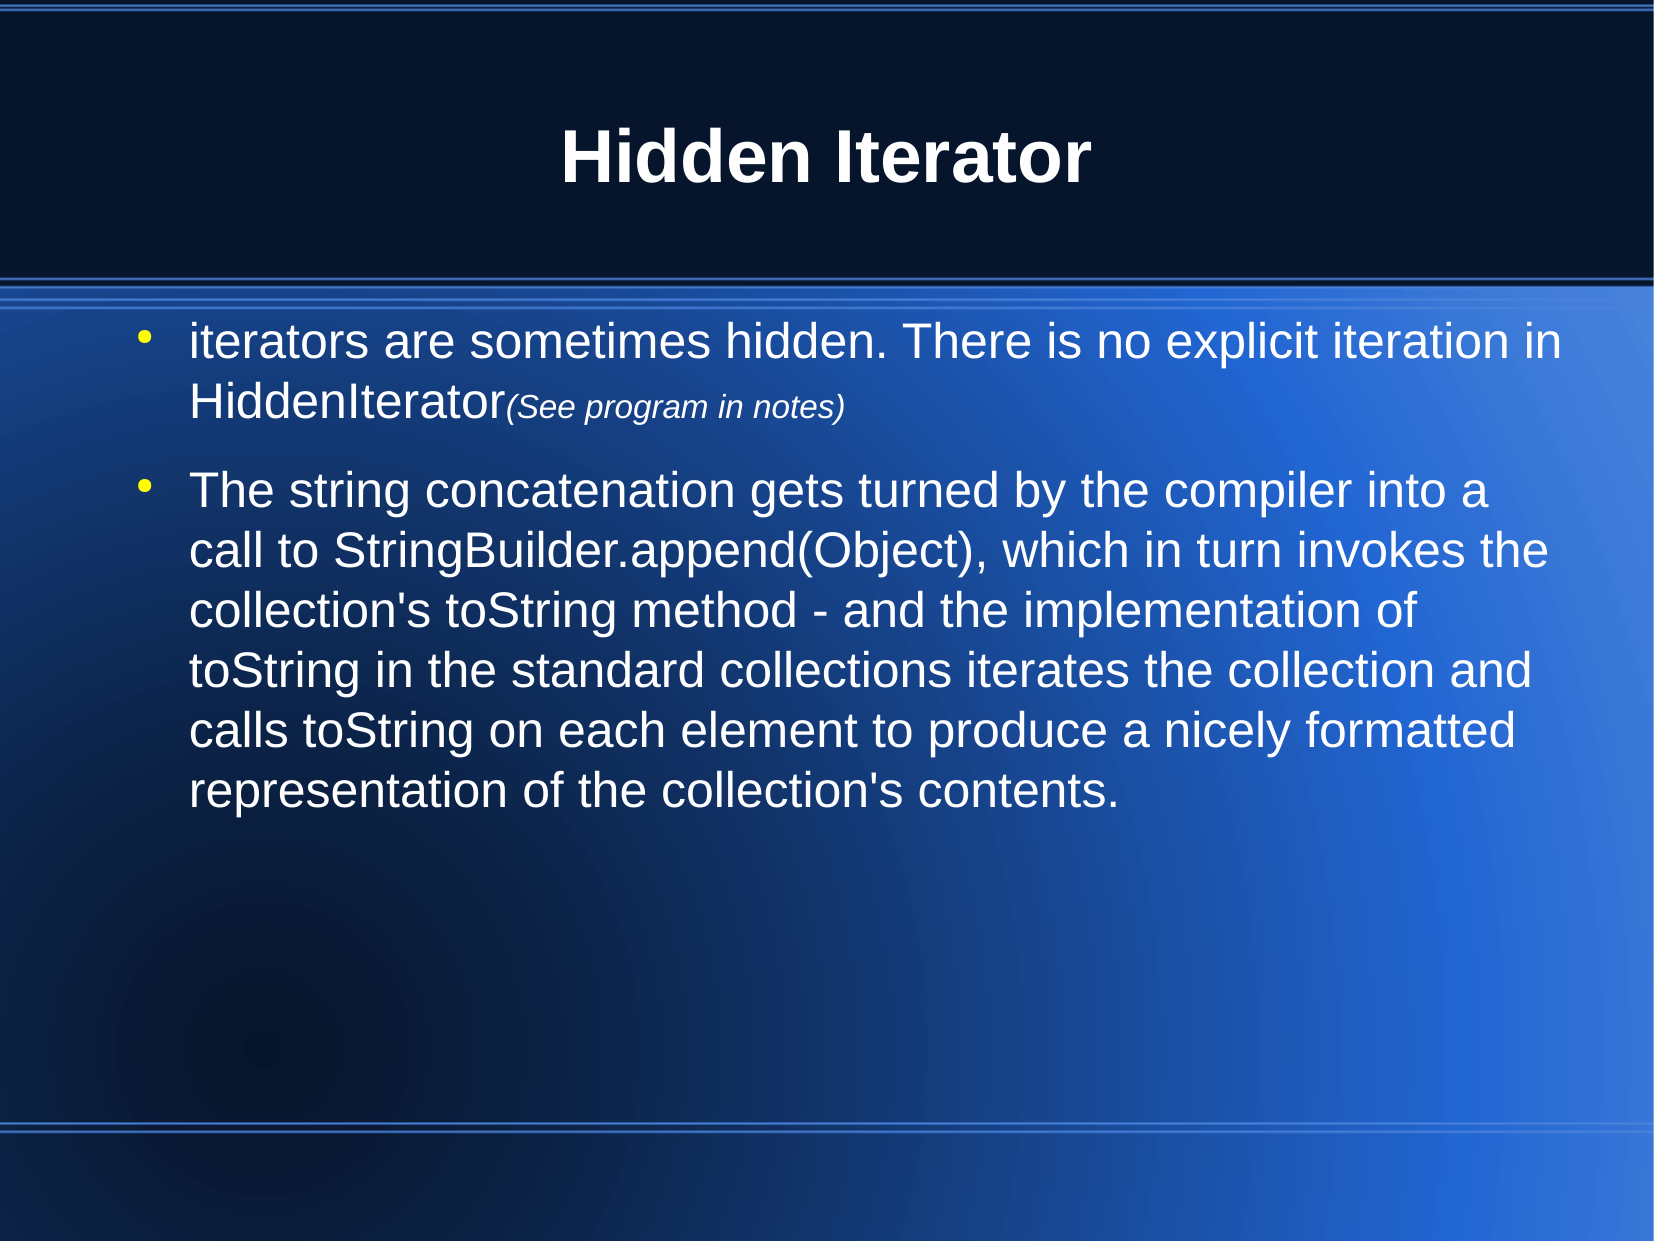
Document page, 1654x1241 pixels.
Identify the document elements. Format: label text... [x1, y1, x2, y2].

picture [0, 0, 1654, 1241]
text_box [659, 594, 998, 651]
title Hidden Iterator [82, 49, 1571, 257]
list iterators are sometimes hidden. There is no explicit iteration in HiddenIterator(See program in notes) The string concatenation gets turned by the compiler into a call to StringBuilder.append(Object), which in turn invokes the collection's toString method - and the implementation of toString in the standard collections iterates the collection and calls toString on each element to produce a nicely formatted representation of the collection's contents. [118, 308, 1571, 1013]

........

* **Request**
Write everything in the records out exactly, apart from the pictures.

* **Solution for this task**
Document page, 1654x1241 pixels.
Identify the document elements. Format: label text... [x1, y1, x2, y2].

picture [0, 0, 1654, 1241]
text_box [659, 594, 998, 651]
title Hidden Iterator [82, 49, 1571, 257]
list iterators are sometimes hidden. There is no explicit iteration in HiddenIterator(See program in notes) The string concatenation gets turned by the compiler into a call to StringBuilder.append(Object), which in turn invokes the collection's toString method - and the implementation of toString in the standard collections iterates the collection and calls toString on each element to produce a nicely formatted representation of the collection's contents. [118, 308, 1571, 1013]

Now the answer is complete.